# Your objective
In the Stage 3 project operation passage, how often is upgrading the algorithm or firmware suggested?

Stage 3: Project operation
Please note that OTA upgrade is necessary for most of AI technology products, so do our competitors. Similarly, Tesla often upgrades their algorithm as well. So we do suggest that every three months or half a year, it would be better to upgrade the algorithm or firmware to get better performance.

# Dataset excerpt
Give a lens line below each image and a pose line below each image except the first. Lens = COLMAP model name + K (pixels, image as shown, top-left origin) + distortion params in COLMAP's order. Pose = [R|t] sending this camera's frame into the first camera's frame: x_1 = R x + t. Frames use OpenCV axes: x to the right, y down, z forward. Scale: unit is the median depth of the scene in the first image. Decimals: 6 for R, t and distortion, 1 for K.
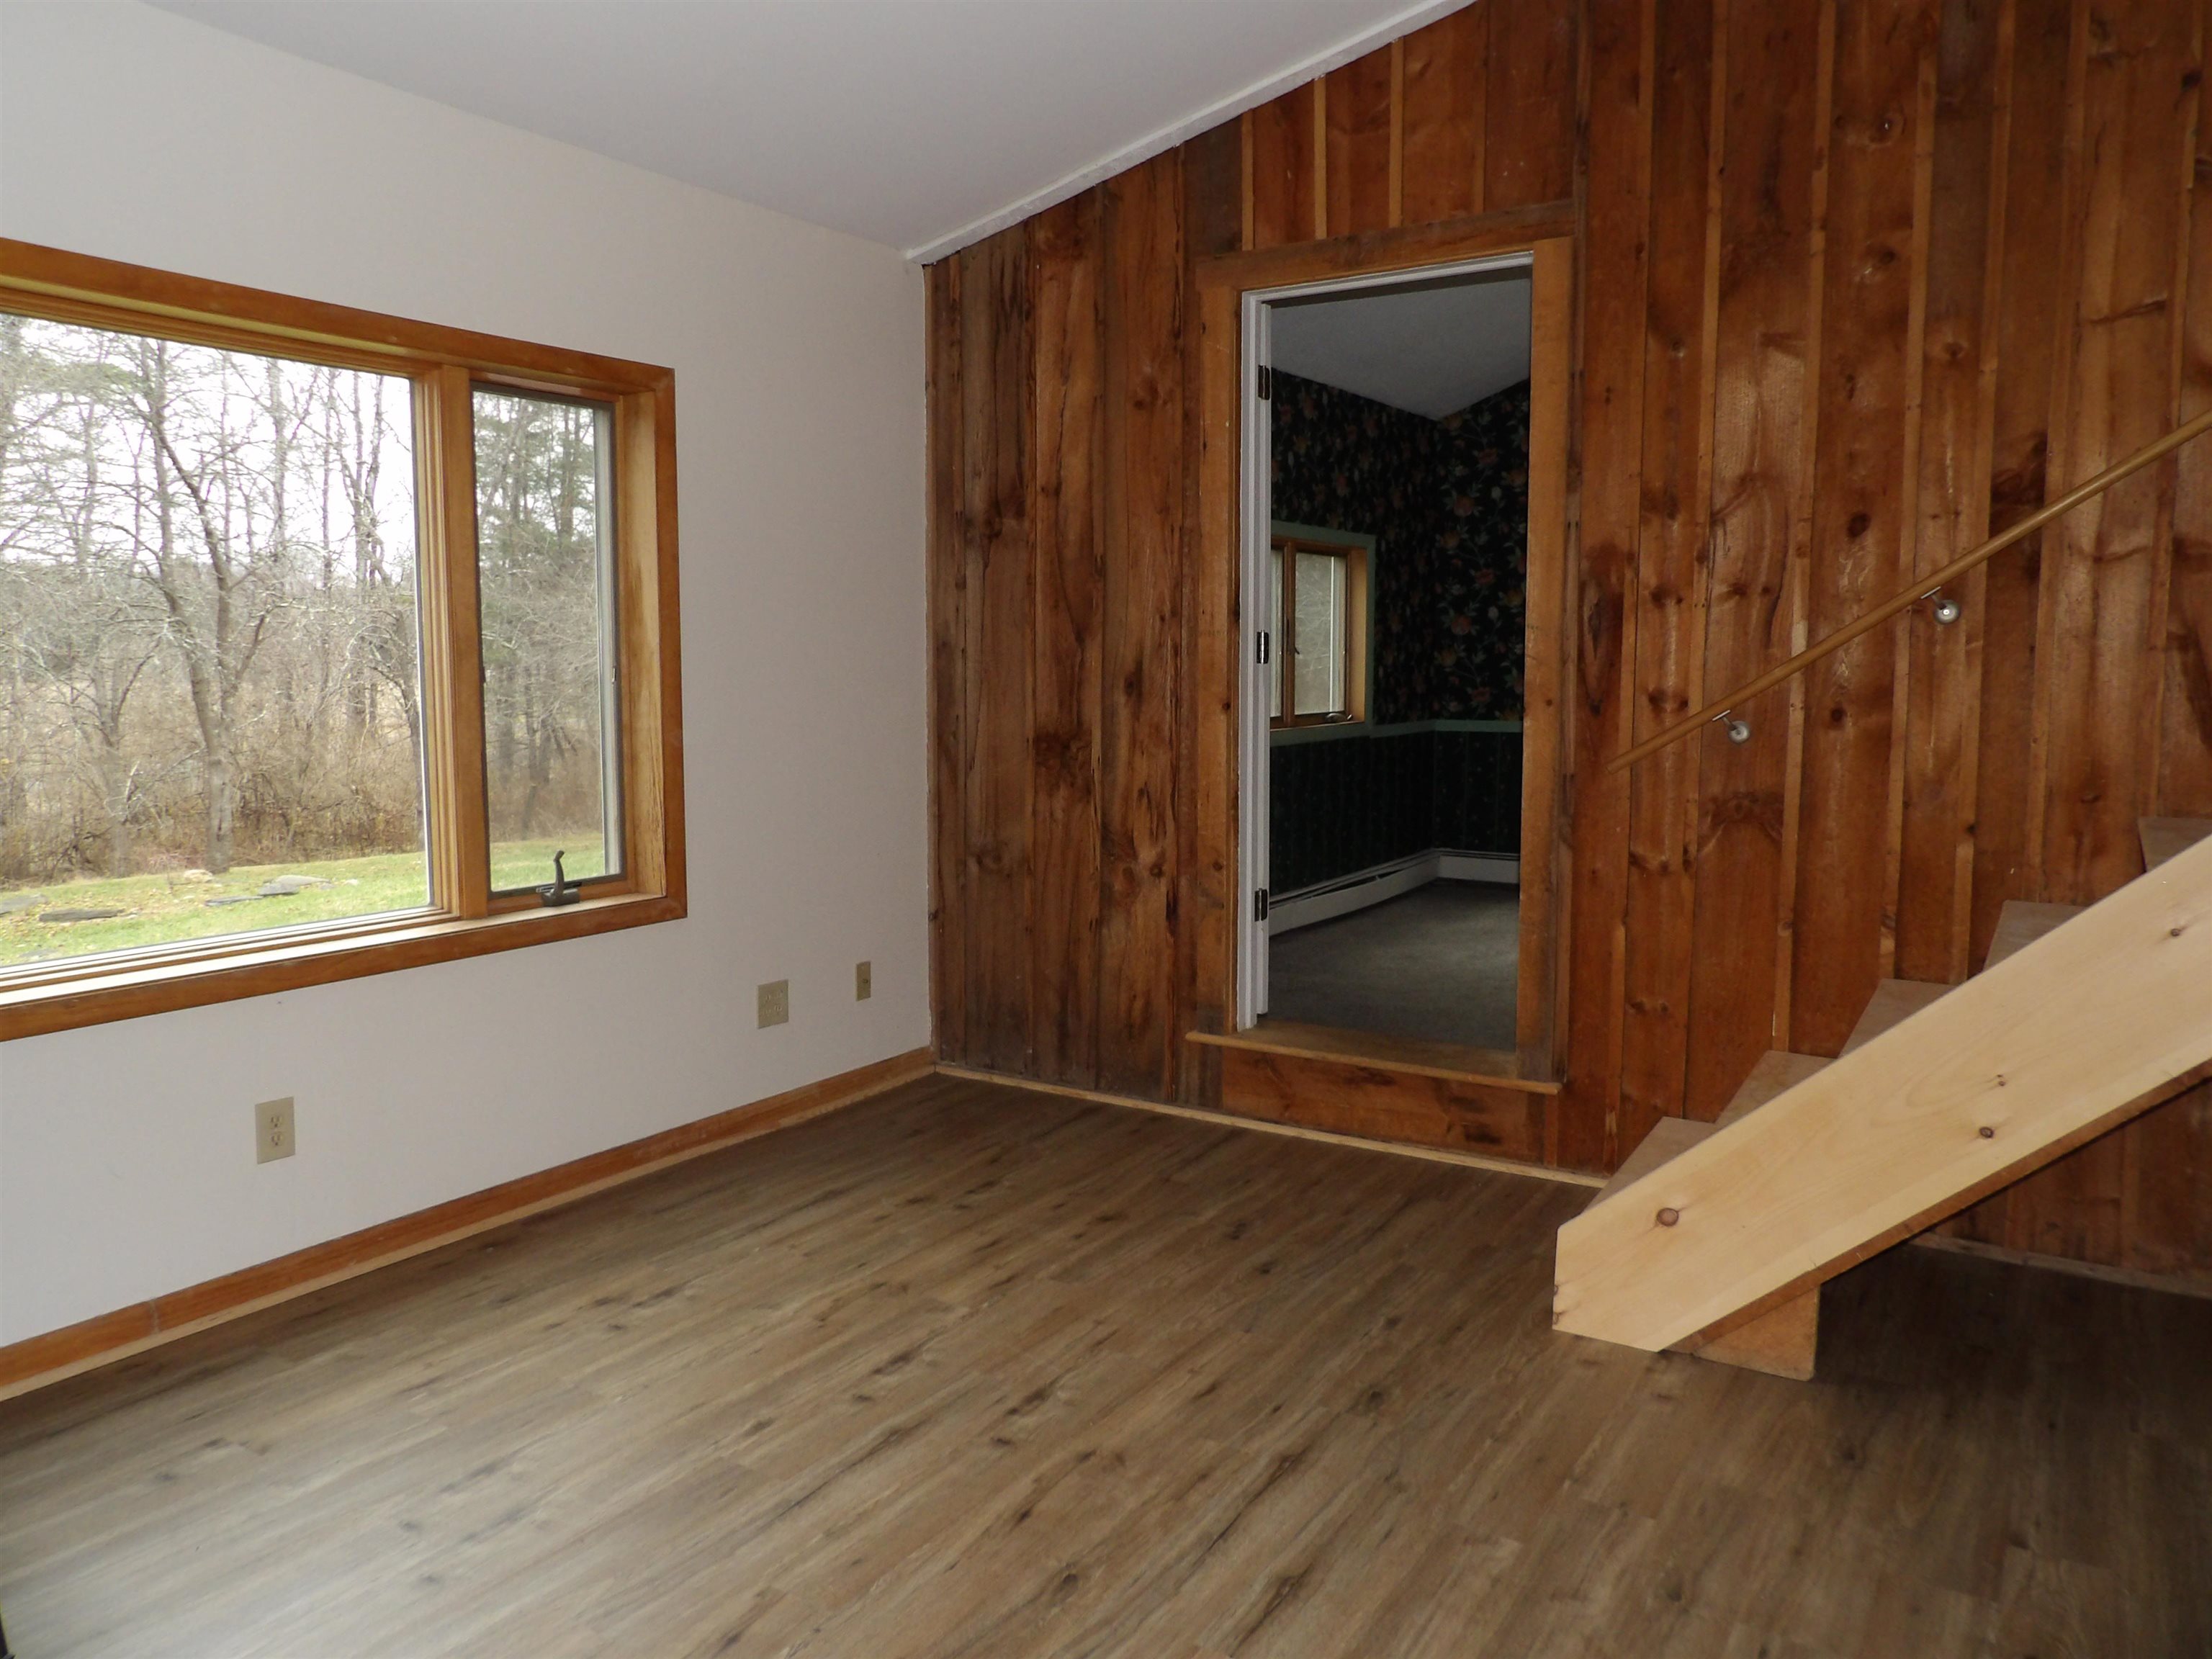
lens RADIAL K [[1542.8, 0, 1106.0], [0, 1542.8, 829.5], [0, 0, 1]] dist [-0.064913, 0.050745]
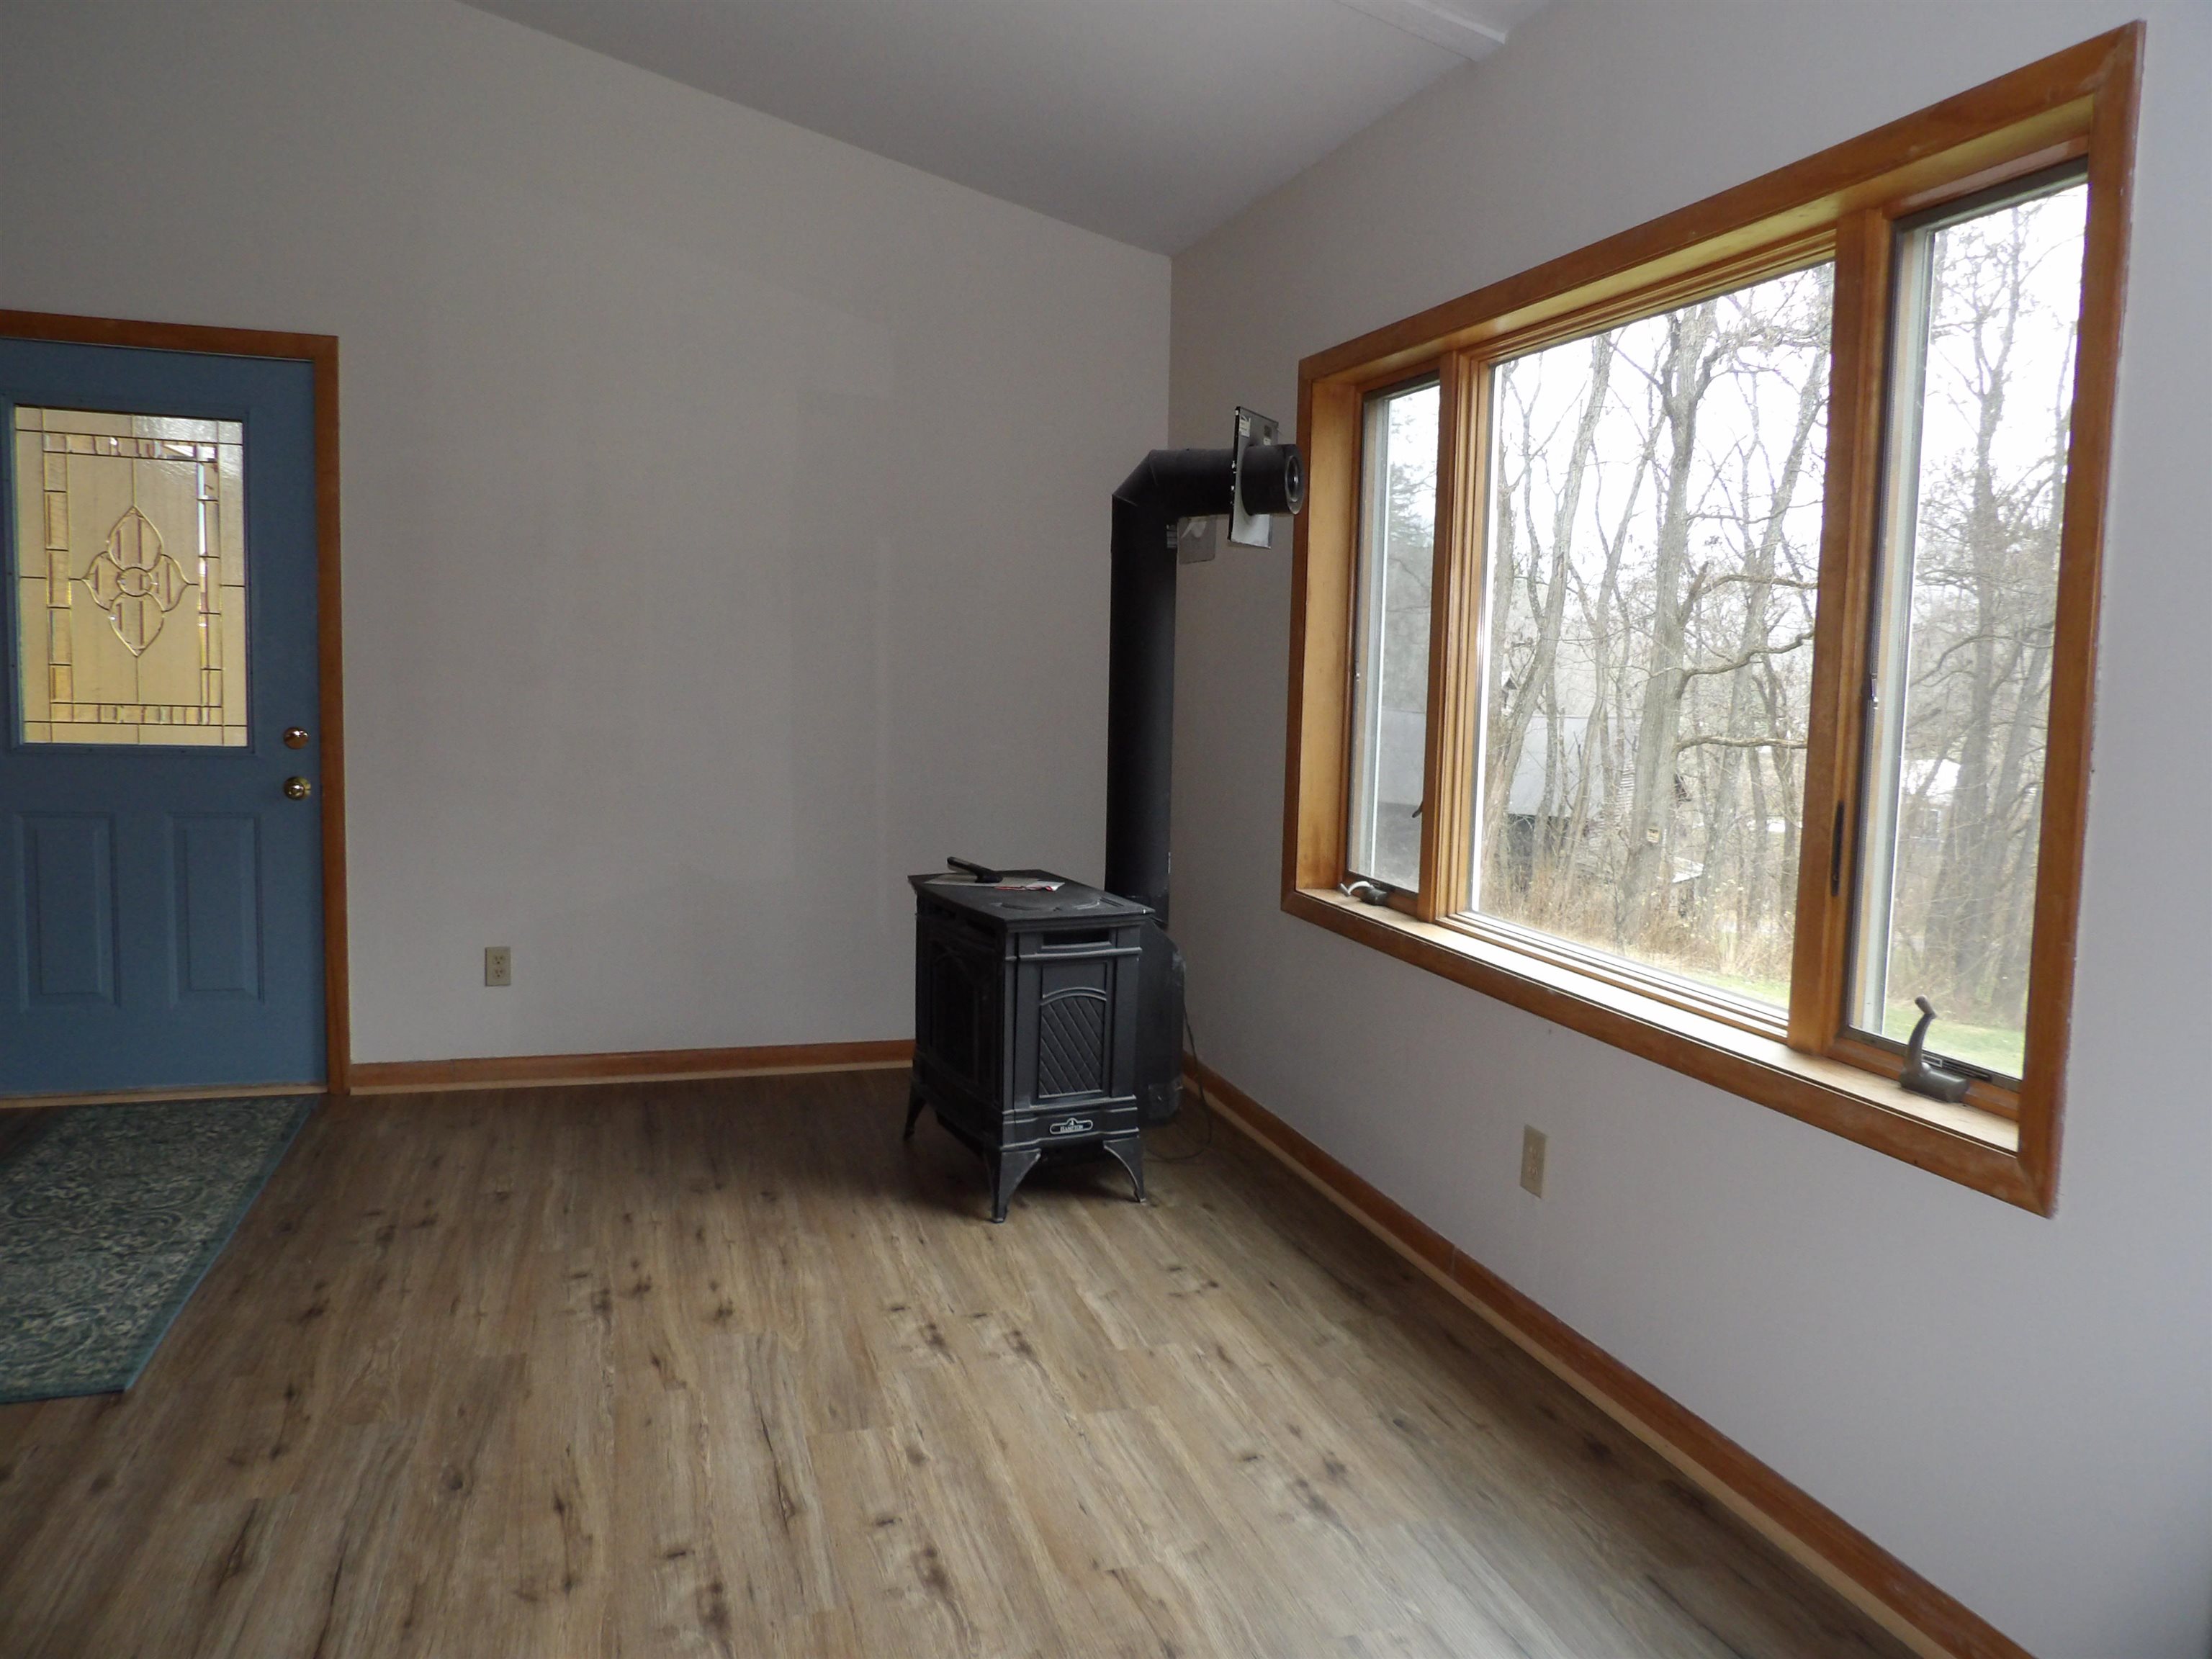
lens RADIAL K [[1572.4, 0, 1093.4], [0, 1572.4, 794.3], [0, 0, 1]] dist [-0.043654, 0.059929]
pose [[-0.650980, 0.043736, -0.757834, 0.291999], [-0.109905, 0.982389, 0.151103, -0.116642], [0.751097, 0.181655, -0.634709, 1.150790]]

# Answer section
Every three months or half a year.